By Harry Awurumibe, Editor, Abuja Bureau
Nigerians appear to be in for a rough ride as the fuel price increase occasioned by subsidy removal appear unabating just as the Presidency has summoned the Group Chief Executive Officer of Nigerian National Petroleum Company Limited (NNPCL), Mele Kyari to Aso Rock Villa, Abuja on Tuesday where he met with Vice President Kashim Shettima.
PROMPT NEWS reports that on Tuesday morning, Abuja residents woke up to a further price adjustment as the NNPC mega stations adjusted Premium Motor Spirit (PMS) pump price from N540 per litre to N617 per litre.
But speaking after a visit to the Vice President in Abuja, the NNPCL boss said price of products are currently being determined by market forces.
Kyari, who could not give concrete reasons for the increase, maintained that the NNPC has thirty-two day supply and that the market is regulating itself.
Said he: “No. There is no supply issue completely. When you go to the market, you buy the product; you come to the market you sell it the prevailing market prices. Nothing to do with supply. We don’t have supply issues. There is robust supply. We have over 32 days of supply in the country”
Asked what assurances he is giving to Nigerians in addressing the situation, Kyari said: “Yes, what I know is that the market forces will regulate the market. Prices will go down sometimes; sometimes it will go up. But there will be stability of supply and I’m also assuring Nigerians that this is the best way to go forward so that we can adjust prices when market forces come to play”.
Speaking further he said: “I don’t have the details this moment, but I know that our marketing wing acts just like every other company in this business.
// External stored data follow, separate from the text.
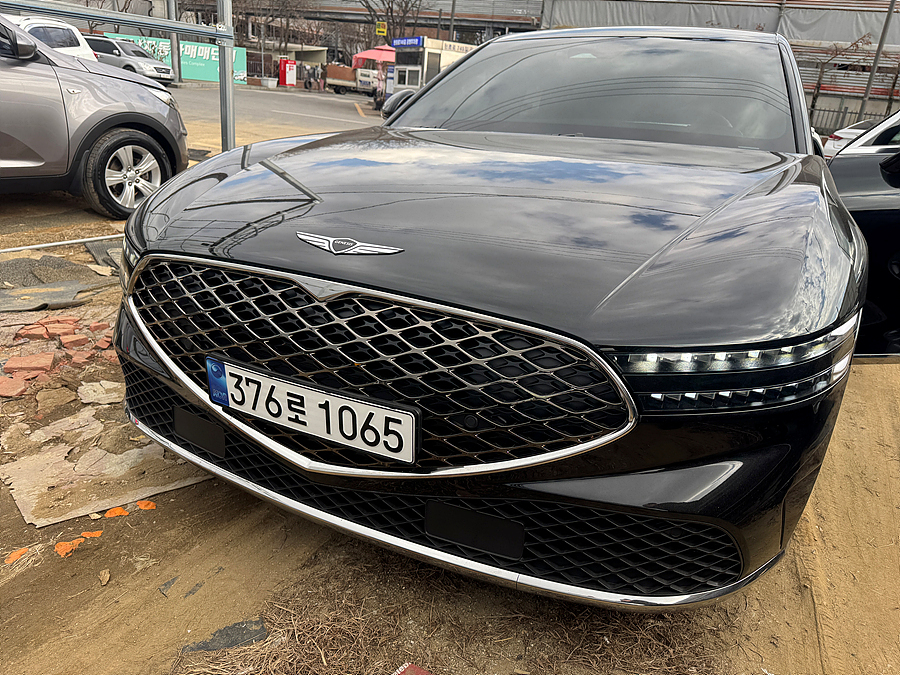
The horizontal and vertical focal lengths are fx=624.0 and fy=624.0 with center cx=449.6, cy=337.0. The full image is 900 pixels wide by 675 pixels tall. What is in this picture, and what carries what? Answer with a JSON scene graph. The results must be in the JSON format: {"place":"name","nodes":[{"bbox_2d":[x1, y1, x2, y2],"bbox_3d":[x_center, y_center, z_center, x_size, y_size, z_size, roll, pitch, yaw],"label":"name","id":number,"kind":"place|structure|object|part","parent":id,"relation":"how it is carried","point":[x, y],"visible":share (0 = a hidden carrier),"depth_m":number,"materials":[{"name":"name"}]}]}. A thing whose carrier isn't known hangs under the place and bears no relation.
{"place":"outdoors","nodes":[
{"label":"outdoors","id":0,"kind":"place"},
{"bbox_2d":[167,82,386,148],"label":"road","id":1,"kind":"structure","parent":0,"point":[379,118],"materials":[{"name":"grey asphalt"}]},
{"bbox_2d":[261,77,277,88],"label":"planter","id":2,"kind":"object","parent":1,"relation":"on","point":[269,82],"visible":0.99,"depth_m":33.56,"materials":[{"name":"white"}]},
{"bbox_2d":[279,58,296,86],"bbox_3d":[-9.796,-15.798,37.622,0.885,1.862,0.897,14,24,24],"label":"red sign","id":3,"kind":"object","parent":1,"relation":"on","point":[289,82],"visible":0.97,"depth_m":37.31,"materials":[{"name":"red"}]},
{"bbox_2d":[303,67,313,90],"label":"person","id":4,"kind":"object","parent":1,"relation":"on","point":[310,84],"visible":0.97,"depth_m":34.66},
{"bbox_2d":[316,63,324,90],"bbox_3d":[-7.407,-14.720,35.674,0.489,1.632,0.511,-12,27,-35],"label":"person","id":5,"kind":"object","parent":1,"relation":"on","point":[321,72],"visible":0.99,"depth_m":35.52},
{"bbox_2d":[324,63,377,94],"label":"truck","id":6,"kind":"object","parent":1,"relation":"on","point":[349,70],"visible":0.68,"depth_m":35.43,"materials":[{"name":"white metal"}]},
{"bbox_2d":[370,70,384,108],"bbox_3d":[-2.606,-9.009,22.943,0.547,1.364,0.896,-2,23,-14],"label":"person","id":7,"kind":"object","parent":1,"relation":"on","point":[375,99],"visible":0.61,"depth_m":22.74},
{"bbox_2d":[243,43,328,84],"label":"low building","id":8,"kind":"structure","parent":0,"point":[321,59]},
{"bbox_2d":[162,0,549,40],"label":"overpass","id":9,"kind":"structure","parent":0,"point":[351,10],"materials":[{"name":"grey concrete"}]},
{"bbox_2d":[375,20,387,35],"bbox_3d":[-3.514,-15.763,31.889,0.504,0.826,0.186,14,24,24],"label":"yellow sign","id":10,"kind":"object","parent":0,"point":[382,29],"visible":0.94,"depth_m":31.85,"materials":[{"name":"yellow"}]},
{"bbox_2d":[0,141,899,674],"label":"dirt ground","id":11,"kind":"structure","parent":0,"point":[103,594],"materials":[{"name":"brown soil"}]},
{"bbox_2d":[0,375,26,397],"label":"brick","id":12,"kind":"object","parent":11,"relation":"on","point":[6,380],"visible":0.98,"depth_m":2.54,"materials":[{"name":"red brick"}]},
{"bbox_2d":[5,546,30,564],"bbox_3d":[-1.217,0.606,1.752,0.067,0.015,0.068,-14,28,-37],"label":"brick fragment","id":13,"kind":"object","parent":11,"relation":"on","point":[23,551],"visible":0.94,"depth_m":1.74,"materials":[{"name":"orange brick"}]},
{"bbox_2d":[5,352,55,374],"bbox_3d":[-1.846,0.106,2.749,0.167,0.061,0.162,-5,24,-21],"label":"brick","id":14,"kind":"object","parent":11,"relation":"on","point":[49,360],"visible":0.97,"depth_m":2.72,"materials":[{"name":"red brick"}]},
{"bbox_2d":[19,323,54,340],"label":"brick","id":15,"kind":"object","parent":11,"relation":"on","point":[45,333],"visible":0.98,"depth_m":2.98,"materials":[{"name":"red brick"}]},
{"bbox_2d":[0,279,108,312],"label":"sheet","id":16,"kind":"object","parent":11,"relation":"on","point":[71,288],"visible":0.96,"depth_m":3.48,"materials":[{"name":"grey"}]},
{"bbox_2d":[34,385,75,413],"bbox_3d":[-1.628,0.240,2.551,0.166,0.064,0.225,-12,27,-33],"label":"concrete chunk","id":17,"kind":"object","parent":11,"relation":"on","point":[64,398],"visible":0.98,"depth_m":2.51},
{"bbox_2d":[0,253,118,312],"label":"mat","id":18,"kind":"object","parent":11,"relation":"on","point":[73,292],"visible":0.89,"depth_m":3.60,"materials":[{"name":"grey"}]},
{"bbox_2d":[0,233,119,252],"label":"metal pipe","id":19,"kind":"object","parent":11,"relation":"on","point":[62,242],"visible":0.95,"depth_m":4.26,"materials":[{"name":"white metal"}]},
{"bbox_2d":[0,315,119,400],"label":"brick pile","id":20,"kind":"object","parent":11,"relation":"on","point":[51,356],"visible":0.95,"depth_m":2.79,"materials":[{"name":"red brick"}]},
{"bbox_2d":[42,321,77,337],"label":"brick","id":21,"kind":"object","parent":11,"relation":"on","point":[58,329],"visible":0.95,"depth_m":3.04,"materials":[{"name":"red brick"}]},
{"bbox_2d":[55,538,81,557],"bbox_3d":[-1.101,0.599,1.799,0.084,0.023,0.069,22,28,37],"label":"brick fragment","id":22,"kind":"object","parent":11,"relation":"on","point":[64,545],"visible":0.92,"depth_m":1.78,"materials":[{"name":"orange brick"}]},
{"bbox_2d":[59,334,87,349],"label":"brick","id":23,"kind":"object","parent":11,"relation":"on","point":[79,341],"visible":0.96,"depth_m":2.94,"materials":[{"name":"red brick"}]},
{"bbox_2d":[81,530,101,538],"bbox_3d":[-1.066,0.579,1.856,0.057,0.016,0.066,-11,27,-33],"label":"brick fragment","id":24,"kind":"object","parent":11,"relation":"on","point":[84,534],"visible":0.91,"depth_m":1.84,"materials":[{"name":"orange brick"}]},
{"bbox_2d":[0,15,189,214],"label":"gray suv","id":25,"kind":"object","parent":11,"relation":"on","point":[2,103],"visible":0.99,"depth_m":4.79,"materials":[{"name":"metal"}]},
{"label":"mirror","id":26,"kind":"part","parent":25,"relation":"part of","materials":[{"name":"black mirror"}]},
{"label":"alloy wheel","id":27,"kind":"part","parent":25,"relation":"part of","materials":[{"name":"silver metal"}]},
{"bbox_2d":[76,379,122,405],"bbox_3d":[-1.444,0.217,2.606,0.204,0.042,0.271,-11,26,-32],"label":"concrete chunk","id":28,"kind":"object","parent":11,"relation":"on","point":[105,398],"visible":0.89,"depth_m":2.57,"materials":[{"name":"stone"}]},
{"bbox_2d":[98,569,109,584],"bbox_3d":[-0.931,0.641,1.676,0.029,0.025,0.053,-9,25,-28],"label":"stone","id":29,"kind":"object","parent":11,"relation":"on","point":[103,573],"visible":0.98,"depth_m":1.67,"materials":[{"name":"beige stone"}]},
{"bbox_2d":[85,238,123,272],"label":"mat","id":30,"kind":"object","parent":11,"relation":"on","point":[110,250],"visible":0.47,"depth_m":4.10,"materials":[{"name":"grey"}]},
{"bbox_2d":[1,405,211,527],"bbox_3d":[-1.238,0.395,2.300,0.815,0.034,0.747,14,24,24],"label":"concrete slab","id":31,"kind":"object","parent":11,"relation":"on","point":[51,483],"visible":0.78,"depth_m":2.13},
{"bbox_2d":[103,506,128,517],"bbox_3d":[-1.043,0.537,1.952,0.064,0.018,0.096,-11,26,-32],"label":"brick fragment","id":32,"kind":"object","parent":11,"relation":"on","point":[120,511],"visible":0.92,"depth_m":1.93,"materials":[{"name":"orange brick"}]},
{"bbox_2d":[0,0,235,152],"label":"metal frame","id":33,"kind":"object","parent":11,"relation":"on","point":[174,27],"visible":0.75,"depth_m":5.22,"materials":[{"name":"grey metal"}]},
{"bbox_2d":[136,500,156,509],"bbox_3d":[-0.980,0.530,2.012,0.053,0.017,0.086,-14,28,-37],"label":"brick fragment","id":34,"kind":"object","parent":11,"relation":"on","point":[142,505],"visible":0.95,"depth_m":1.99,"materials":[{"name":"orange"}]},
{"bbox_2d":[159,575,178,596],"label":"debris","id":35,"kind":"object","parent":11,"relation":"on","point":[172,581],"visible":0.94,"depth_m":1.69,"materials":[{"name":"grey"}]},
{"bbox_2d":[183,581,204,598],"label":"debris","id":36,"kind":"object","parent":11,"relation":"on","point":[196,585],"visible":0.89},
{"bbox_2d":[180,617,268,652],"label":"debris","id":37,"kind":"object","parent":11,"relation":"on","point":[237,634],"visible":0.8,"depth_m":1.55,"materials":[{"name":"grey"}]},
{"bbox_2d":[217,0,235,149],"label":"metal pole","id":38,"kind":"object","parent":11,"relation":"on","point":[220,61],"visible":0.74,"depth_m":5.71,"materials":[{"name":"grey metal"}]},
{"bbox_2d":[0,0,231,40],"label":"metal beam","id":39,"kind":"object","parent":38,"relation":"attached to","point":[103,16],"visible":0.99,"depth_m":5.04,"materials":[{"name":"grey metal"}]},
{"bbox_2d":[393,662,433,674],"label":"litter","id":40,"kind":"object","parent":11,"relation":"on","point":[420,674],"visible":0.98,"depth_m":1.43,"materials":[{"name":"red"}]},
{"bbox_2d":[105,21,886,610],"bbox_3d":[0.611,-0.659,2.873,1.870,1.523,4.119,14,24,24],"label":"black car","id":41,"kind":"object","parent":11,"relation":"on","point":[224,261],"visible":0.97,"depth_m":1.47,"materials":[{"name":"black metal"}]},
{"bbox_2d":[205,357,417,464],"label":"license plate","id":42,"kind":"object","parent":41,"relation":"attached to","point":[371,409],"visible":0.97,"depth_m":1.48,"materials":[{"name":"white metal"}]},
{"bbox_2d":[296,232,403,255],"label":"car emblem","id":43,"kind":"object","parent":41,"relation":"attached to","point":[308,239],"visible":0.94,"depth_m":1.43,"materials":[{"name":"silver metal"}]},
{"label":"grille","id":44,"kind":"part","parent":41,"relation":"part of","materials":[{"name":"metal"}]},
{"label":"mirror","id":45,"kind":"part","parent":41,"relation":"part of","materials":[{"name":"black mirror"}]},
{"label":"hood","id":46,"kind":"part","parent":41,"relation":"part of","materials":[{"name":"black metal"}]},
{"label":"windshield","id":47,"kind":"part","parent":41,"relation":"part of","materials":[{"name":"black glass"}]},
{"label":"headlight","id":48,"kind":"part","parent":41,"relation":"part of","materials":[{"name":"plastic"}]},
{"bbox_2d":[822,112,899,159],"label":"white car","id":49,"kind":"object","parent":11,"relation":"on","point":[859,131],"visible":0.32,"depth_m":6.29,"materials":[{"name":"white metal"}]},
{"bbox_2d":[828,111,899,358],"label":"black car","id":50,"kind":"object","parent":11,"relation":"on","point":[850,161],"visible":0.55,"depth_m":2.87,"materials":[{"name":"black metal"}]},
{"bbox_2d":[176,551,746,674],"label":"dry grass","id":51,"kind":"structure","parent":0,"point":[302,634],"visible":0.55,"materials":[{"name":"brown plant"}]},
{"bbox_2d":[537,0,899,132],"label":"building","id":52,"kind":"structure","parent":0,"point":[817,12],"depth_m":23.07,"materials":[{"name":"grey"}]},
{"label":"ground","id":53,"kind":"structure","parent":0},
{"bbox_2d":[7,14,99,62],"label":"white car","id":54,"kind":"object","parent":53,"relation":"on","point":[28,27],"visible":0.33,"depth_m":11.84,"materials":[{"name":"white metal"}]},
{"bbox_2d":[87,36,173,82],"bbox_3d":[-12.404,-10.193,23.174,4.707,1.653,1.878,14,24,24],"label":"silver car","id":55,"kind":"object","parent":53,"relation":"on","point":[163,70],"visible":0.56,"depth_m":22.34,"materials":[{"name":"metal"}]},
{"bbox_2d":[167,0,180,84],"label":"metal pole","id":56,"kind":"object","parent":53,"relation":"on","point":[172,42],"visible":0.71,"depth_m":18.91,"materials":[{"name":"grey metal"}]},
{"bbox_2d":[106,33,247,83],"bbox_3d":[-14.231,-14.052,31.709,6.910,2.185,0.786,-11,26,-32],"label":"green banner","id":57,"kind":"object","parent":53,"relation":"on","point":[192,46],"visible":0.43,"depth_m":32.17,"materials":[{"name":"green fabric"}]},
{"bbox_2d":[233,0,314,53],"label":"bare tree","id":58,"kind":"object","parent":53,"relation":"on","point":[272,16],"visible":0.8,"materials":[{"name":"brown plant"}]},
{"bbox_2d":[351,44,397,67],"bbox_3d":[-3.035,-12.361,29.364,2.849,2.484,2.693,14,24,24],"label":"red umbrella","id":59,"kind":"object","parent":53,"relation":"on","point":[373,51],"visible":0.6,"depth_m":28.38,"materials":[{"name":"red"}]},
{"bbox_2d":[361,0,424,42],"label":"bare tree","id":60,"kind":"object","parent":53,"relation":"on","point":[392,4],"visible":0.69,"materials":[{"name":"brown plant"}]},
{"bbox_2d":[386,37,476,94],"bbox_3d":[-0.273,-9.718,23.435,2.398,2.543,4.354,14,24,24],"label":"kiosk","id":61,"kind":"object","parent":53,"relation":"on","point":[407,55],"visible":0.43,"depth_m":21.92,"materials":[{"name":"white"}]},
{"bbox_2d":[392,36,422,47],"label":"blue sign","id":62,"kind":"object","parent":61,"relation":"attached to","point":[401,42],"visible":0.9,"depth_m":22.40,"materials":[{"name":"blue"}]},
{"bbox_2d":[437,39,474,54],"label":"sign","id":63,"kind":"object","parent":61,"relation":"attached to","point":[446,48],"visible":0.68,"depth_m":22.16,"materials":[{"name":"white"}]},
{"bbox_2d":[448,0,456,39],"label":"pole","id":64,"kind":"object","parent":53,"relation":"on","point":[451,21],"visible":0.5,"depth_m":32.90,"materials":[{"name":"grey metal"}]},
{"bbox_2d":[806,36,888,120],"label":"bare tree","id":65,"kind":"object","parent":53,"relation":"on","point":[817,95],"visible":0.64,"depth_m":21.25,"materials":[{"name":"brown plant"}]},
{"bbox_2d":[809,102,898,136],"bbox_3d":[11.786,-5.713,17.335,6.859,1.437,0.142,14,24,24],"label":"fence","id":66,"kind":"object","parent":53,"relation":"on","point":[845,112],"visible":0.29,"depth_m":17.56,"materials":[{"name":"metal"}]},
{"bbox_2d":[856,0,896,121],"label":"pole","id":67,"kind":"object","parent":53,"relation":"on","point":[869,86],"visible":0.68,"depth_m":17.80,"materials":[{"name":"grey metal"}]}
]}

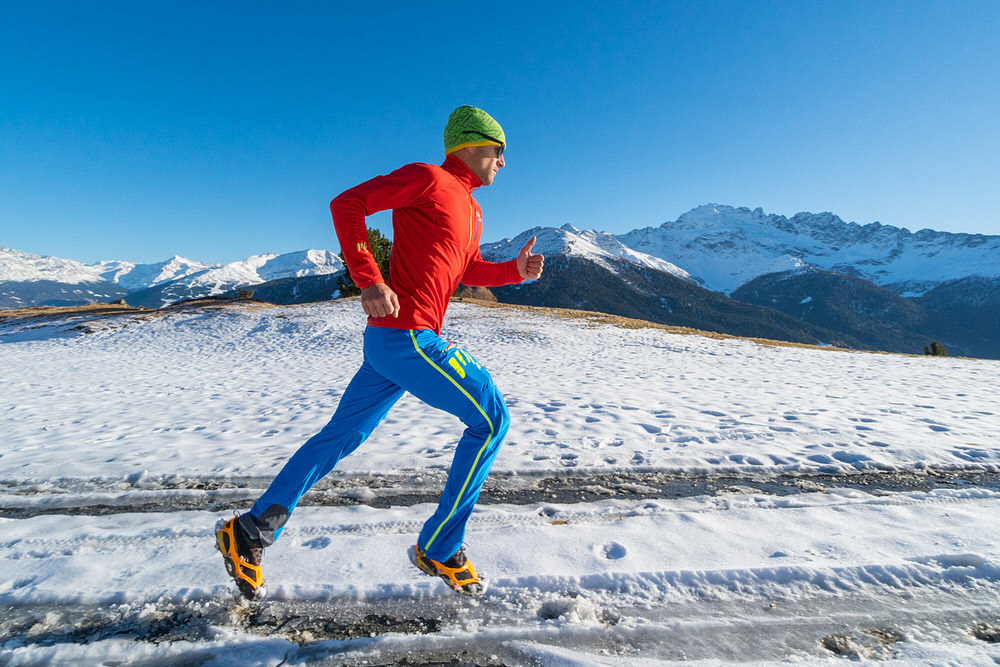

I know that a number of companies have imported petroleum products today. So, many of them are on line. I’m sure my colleague would confirm this. Market forces have started to play; people have started having confidence in the market. Private sector people are importing products, but there is no way they can recover their cost if they cannot take market reflective cost.”
Also speaking after the closed doors meeting with the Vice President, the Chief Executive Officer of the Nigerian Midstream and Downstream Petroleum Regulatory Authority (NMDPRA), Mallam Farouk Ahmed, said crude price equally drives product price”.
On what does this mean to average Nigerian after the NNPCL GMD just mentioned that market forces are in play concerning the pump price increases, Ahmed said NMDPRA had earlier said that it will not be setting prices of PMS.
Said he: “As a regulator, I told you back in May that we are not going to be setting price. The market will determine itself and as you saw back in early June when prices came out, it was based on the cost of importation plus other logistics of distribution and of course the profit margin by the importer.
“This market is deregulated; it is open to all participants. As I mentioned also yesterday when I was in Lagos, we have about 56 marketing companies that applied and obtained licenses to import. Out of those, 10 of them have indicated to supply within the third quarter, which is July, August, September.
“Already, we received some cargoes from these markers: Prudent Energy, AYM Shafa and Emadeb. Emadeb Cargo is arriving tomorrow. So, this is just an encouragement to see that the market is liberated and everyone is free to import so long as you are working within the framework, especially in terms of quality.
“But to pricing, as a regulator, we are not going to put a cap on the price because we are not part of those importing. We are not a marketing company; we are just a regulator”.
Speaking further he said: “So, when you say market forces are working, basically, what it is that you buy; you consider the price of crude going up. A couple of weeks ago, the price of crude was hovering around $70/barrel. Now it’s hovering around $80/barrel. So, the crude price also drives the product price. You know, because the importers are importing, they are basing it on the cost of importation plus the freight and other cost elements in terms of local distribution”.